Jeff Conrad, executive vice president of Solomon Energy, talks about the possibility of installing solar panels at various locations in Guilderland during a presentation to the Town Board Tuesday, Jan. 21.
Photo by John Purcell.
GUILDERLAND Guilderland is moving forward with a “risk free” assessment of the town’s potential to harness solar power across a variety of sites, with infrastructure and aesthetics likely playing a role towards possibilities.
At its Tuesday, Jan. 21, meeting, the Town Board approved contracting with Solomon Energy Inc. for consulting services on studying the feasibility of installing a photovoltaic system across town-owned buildings and property. Solomon Energy projects a full build out across 11 potential sites generating up to 11.36 million kilowatt-hours could save the town nearly $1.5 million over 25 years. Consultants did contend some prospective sites might not be feasible to install panels for various reasons.

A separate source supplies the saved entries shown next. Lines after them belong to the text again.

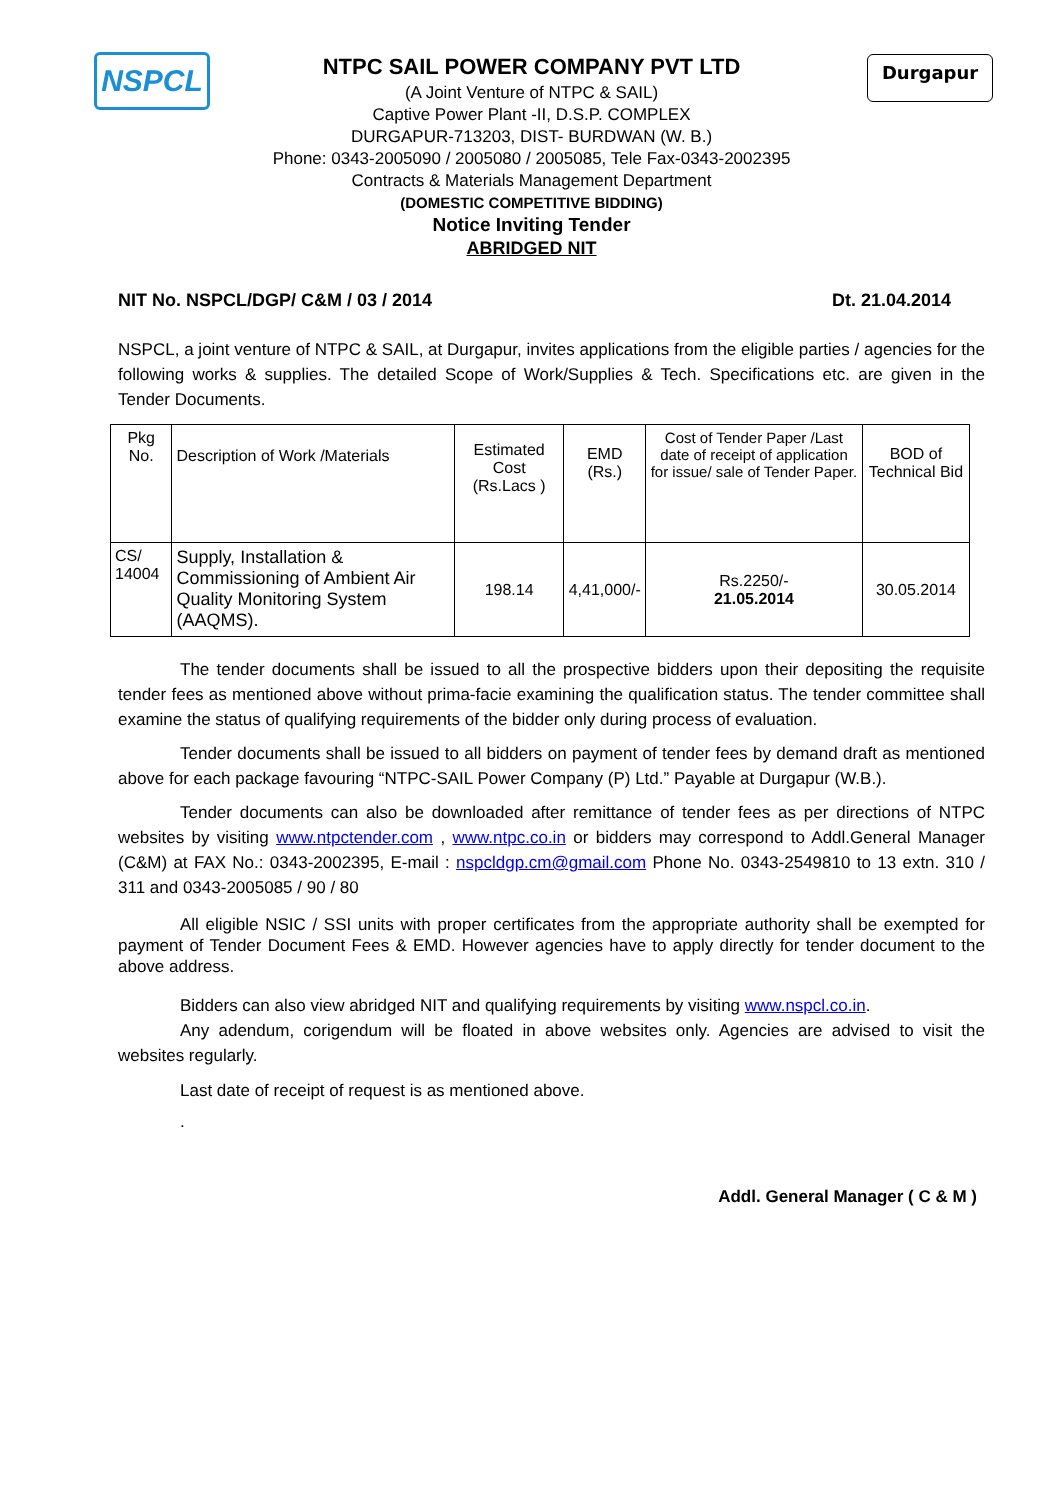NSPCL Durgapur
NTPC SAIL POWER COMPANY PVT LTD
(A Joint Venture of NTPC & SAIL)
Captive Power Plant -II, D.S.P. COMPLEX
DURGAPUR-713203, DIST- BURDWAN (W. B.)
Phone: 0343-2005090 / 2005080 / 2005085, Tele Fax-0343-2002395
Contracts & Materials Management Department
(DOMESTIC COMPETITIVE BIDDING)
Notice Inviting Tender
ABRIDGED NIT
NIT No. NSPCL/DGP/ C&M / 03 / 2014 Dt. 21.04.2014
NSPCL, a joint venture of NTPC & SAIL, at Durgapur, invites applications from the eligible parties / agencies for the following works & supplies. The detailed Scope of Work/Supplies & Tech. Specifications etc. are given in the Tender Documents.
| Pkg No. | Description of Work /Materials | Estimated Cost (Rs.Lacs ) | EMD (Rs.) | Cost of Tender Paper /Last date of receipt of application for issue/ sale of Tender Paper. | BOD of Technical Bid |
| CS/ 14004 | Supply, Installation & Commissioning of Ambient Air Quality Monitoring System (AAQMS). | 198.14 | 4,41,000/- | Rs.2250/- 21.05.2014 | 30.05.2014 |
The tender documents shall be issued to all the prospective bidders upon their depositing the requisite tender fees as mentioned above without prima-facie examining the qualification status. The tender committee shall examine the status of qualifying requirements of the bidder only during process of evaluation.
Tender documents shall be issued to all bidders on payment of tender fees by demand draft as mentioned above for each package favouring “NTPC-SAIL Power Company (P) Ltd.” Payable at Durgapur (W.B.).
Tender documents can also be downloaded after remittance of tender fees as per directions of NTPC websites by visiting www.ntpctender.com , www.ntpc.co.in or bidders may correspond to Addl.General Manager (C&M) at FAX No.: 0343-2002395, E-mail : nspcldgp.cm@gmail.com Phone No. 0343-2549810 to 13 extn. 310 / 311 and 0343-2005085 / 90 / 80
All eligible NSIC / SSI units with proper certificates from the appropriate authority shall be exempted for payment of Tender Document Fees & EMD. However agencies have to apply directly for tender document to the above address.
Bidders can also view abridged NIT and qualifying requirements by visiting www.nspcl.co.in.
Any adendum, corigendum will be floated in above websites only. Agencies are advised to visit the websites regularly.
Last date of receipt of request is as mentioned above.
.
Addl. General Manager ( C & M )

“From the projections we’ve seen, which we’ve been informed that they’re conservative projections, there is some significant cost savings to the town,” Town Supervisor Ken Runion said. “There is really no cost to the town, so there is a benefit and we don’t have any capital outlay at all.”
The services will be provided to the town at no cost because fees for services would be charged to the winning bidder the town contracts with for a Power Purchase Agreement (PPA). If the town decides to forgo installing panels, there would also be no cost, with consultants essentially providing the research for free.
“If we get to the end and we find out there is no benefit, then it didn’t cost the town anything,” Runion said.
Electricity costs for the town are annually around $500,000 paying at the rate of $0.118 per kilowatt-hour, according to data provided by Solomon Energy. A full build out is projected to yield annual savings starting at $21,600 and increasing to $111,315.
The proposed locations and installation type, along system size, include the Town Hall roof (50 kW), Department of Public Works building roof (318 kW), transfer station ground mount (6,400 kW) and roof (65 kW), water district building roof (273 kW) and carport (558 kW), two roof installations on parks and recreation buildings (totaling 33 kW) and a ground mount (652 kW), and on a roof (151 kW) and carport (969 kW) at the town golf course.